This article is part of Ireland’s Changing Suburbs, an Irish Times series exploring our fast-growing new towns, changing older neighbourhoods, and shrinking rural landscapes.
In James Joyce’s early short story A Painful Case, the rather haughty Mr Duffy chooses to reside in Chapelizod because “he wished to live as far as possible from the city of which he was a citizen and because he found all the other suburbs of Dublin mean, modern and pretentious.” Joyce captures in a single sentence two of the profound ambiguities of suburban life.
One is that the sense of distance from the urban centre is not fixed but ever-changing: Chapelizod, 6km from O’Connell Bridge, would now be considered, not far away from, but conveniently close to, “the city”. The other is that every suburb except one’s own is always mean, modern and pretentious. Where I live is a buoyant community – where you live is a soulless wasteland.
As far back as the 1940s, the brilliant music hall comedian Jimmy O’Dea satirised this attitude: “There are some quite decent suburbs, I am sure./ O Rathmines is not so bad or Terenure./O we’ve heard of spots like Inchicore,/ But really don’t know where they are;/For, thank heavens, we are living in Rathgar.”

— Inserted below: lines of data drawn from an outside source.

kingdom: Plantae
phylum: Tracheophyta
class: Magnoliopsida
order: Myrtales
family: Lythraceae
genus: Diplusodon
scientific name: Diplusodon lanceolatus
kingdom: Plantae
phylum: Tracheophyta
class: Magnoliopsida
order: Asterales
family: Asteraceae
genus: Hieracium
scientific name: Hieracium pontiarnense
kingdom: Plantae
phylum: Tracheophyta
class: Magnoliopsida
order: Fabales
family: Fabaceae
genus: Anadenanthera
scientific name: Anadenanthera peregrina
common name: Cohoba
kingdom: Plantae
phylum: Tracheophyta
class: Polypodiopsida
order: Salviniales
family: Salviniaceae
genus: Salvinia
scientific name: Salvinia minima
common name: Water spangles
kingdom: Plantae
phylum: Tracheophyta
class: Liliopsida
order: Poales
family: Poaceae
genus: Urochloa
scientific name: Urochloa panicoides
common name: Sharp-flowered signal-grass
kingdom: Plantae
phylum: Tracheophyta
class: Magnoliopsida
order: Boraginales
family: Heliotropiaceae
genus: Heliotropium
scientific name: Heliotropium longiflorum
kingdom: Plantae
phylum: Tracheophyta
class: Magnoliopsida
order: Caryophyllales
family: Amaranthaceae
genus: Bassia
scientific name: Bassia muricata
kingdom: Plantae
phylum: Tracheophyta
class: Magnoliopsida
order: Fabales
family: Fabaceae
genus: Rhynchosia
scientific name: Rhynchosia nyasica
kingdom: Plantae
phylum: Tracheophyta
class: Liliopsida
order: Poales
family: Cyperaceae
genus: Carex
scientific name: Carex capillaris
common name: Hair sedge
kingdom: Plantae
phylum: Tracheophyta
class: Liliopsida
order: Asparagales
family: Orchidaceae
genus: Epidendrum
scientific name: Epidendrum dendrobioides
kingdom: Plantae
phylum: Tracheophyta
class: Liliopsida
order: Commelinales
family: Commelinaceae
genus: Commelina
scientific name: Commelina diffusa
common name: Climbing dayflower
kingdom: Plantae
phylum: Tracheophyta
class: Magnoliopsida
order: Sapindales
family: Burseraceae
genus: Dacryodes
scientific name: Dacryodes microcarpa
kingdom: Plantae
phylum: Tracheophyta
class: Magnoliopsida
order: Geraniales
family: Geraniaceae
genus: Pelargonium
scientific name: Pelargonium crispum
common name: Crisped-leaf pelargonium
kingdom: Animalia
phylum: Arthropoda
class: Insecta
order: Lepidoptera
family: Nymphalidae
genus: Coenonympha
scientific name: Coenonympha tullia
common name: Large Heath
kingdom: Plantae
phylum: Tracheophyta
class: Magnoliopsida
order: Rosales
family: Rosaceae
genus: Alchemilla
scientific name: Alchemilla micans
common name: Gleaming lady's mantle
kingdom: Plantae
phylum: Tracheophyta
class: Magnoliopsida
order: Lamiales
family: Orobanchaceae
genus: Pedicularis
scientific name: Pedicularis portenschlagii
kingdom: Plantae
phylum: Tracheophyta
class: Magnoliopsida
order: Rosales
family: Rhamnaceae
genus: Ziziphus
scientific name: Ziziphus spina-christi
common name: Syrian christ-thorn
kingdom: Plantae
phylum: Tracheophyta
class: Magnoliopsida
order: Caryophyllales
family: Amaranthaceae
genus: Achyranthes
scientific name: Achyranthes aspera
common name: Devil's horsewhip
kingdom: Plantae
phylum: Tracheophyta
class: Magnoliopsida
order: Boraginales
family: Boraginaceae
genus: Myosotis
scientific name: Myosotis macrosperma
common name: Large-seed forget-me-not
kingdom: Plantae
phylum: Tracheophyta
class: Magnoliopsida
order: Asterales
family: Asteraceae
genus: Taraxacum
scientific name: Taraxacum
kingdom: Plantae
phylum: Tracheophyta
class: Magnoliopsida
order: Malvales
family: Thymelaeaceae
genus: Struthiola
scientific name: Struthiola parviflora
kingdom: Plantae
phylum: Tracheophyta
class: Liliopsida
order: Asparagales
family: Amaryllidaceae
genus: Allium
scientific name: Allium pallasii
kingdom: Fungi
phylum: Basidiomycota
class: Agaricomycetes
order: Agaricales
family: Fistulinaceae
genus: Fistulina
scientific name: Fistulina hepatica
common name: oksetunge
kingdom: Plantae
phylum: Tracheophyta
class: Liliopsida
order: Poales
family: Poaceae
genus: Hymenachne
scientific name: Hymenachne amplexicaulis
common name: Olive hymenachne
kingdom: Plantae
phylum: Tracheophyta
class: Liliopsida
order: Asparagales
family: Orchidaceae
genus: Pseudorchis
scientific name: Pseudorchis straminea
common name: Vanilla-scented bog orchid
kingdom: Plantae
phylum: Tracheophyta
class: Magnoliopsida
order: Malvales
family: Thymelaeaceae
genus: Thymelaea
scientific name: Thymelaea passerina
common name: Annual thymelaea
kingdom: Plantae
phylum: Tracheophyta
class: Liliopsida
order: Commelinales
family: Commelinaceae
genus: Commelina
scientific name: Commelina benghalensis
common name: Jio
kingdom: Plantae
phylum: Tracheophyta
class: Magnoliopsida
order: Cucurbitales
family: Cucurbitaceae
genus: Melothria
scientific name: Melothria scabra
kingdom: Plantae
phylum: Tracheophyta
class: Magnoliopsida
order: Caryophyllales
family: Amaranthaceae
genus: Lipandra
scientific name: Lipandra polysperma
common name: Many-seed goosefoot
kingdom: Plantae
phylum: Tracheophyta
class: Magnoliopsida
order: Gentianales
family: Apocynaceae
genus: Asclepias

The conceptual problem of suburbs is that they have always been defined by what they are not. They are not part of the urban core of a historic city. And they are not out in “the country”.
In our own culture, the classic locations for representations of Irish life have been what we might call in shorthand the Synge/O’Casey duopoly: remote West of Ireland villages or the teeming tenements of a crumbling Georgian Dublin.
The only cities that really matter to John Synge’s people are those of North America.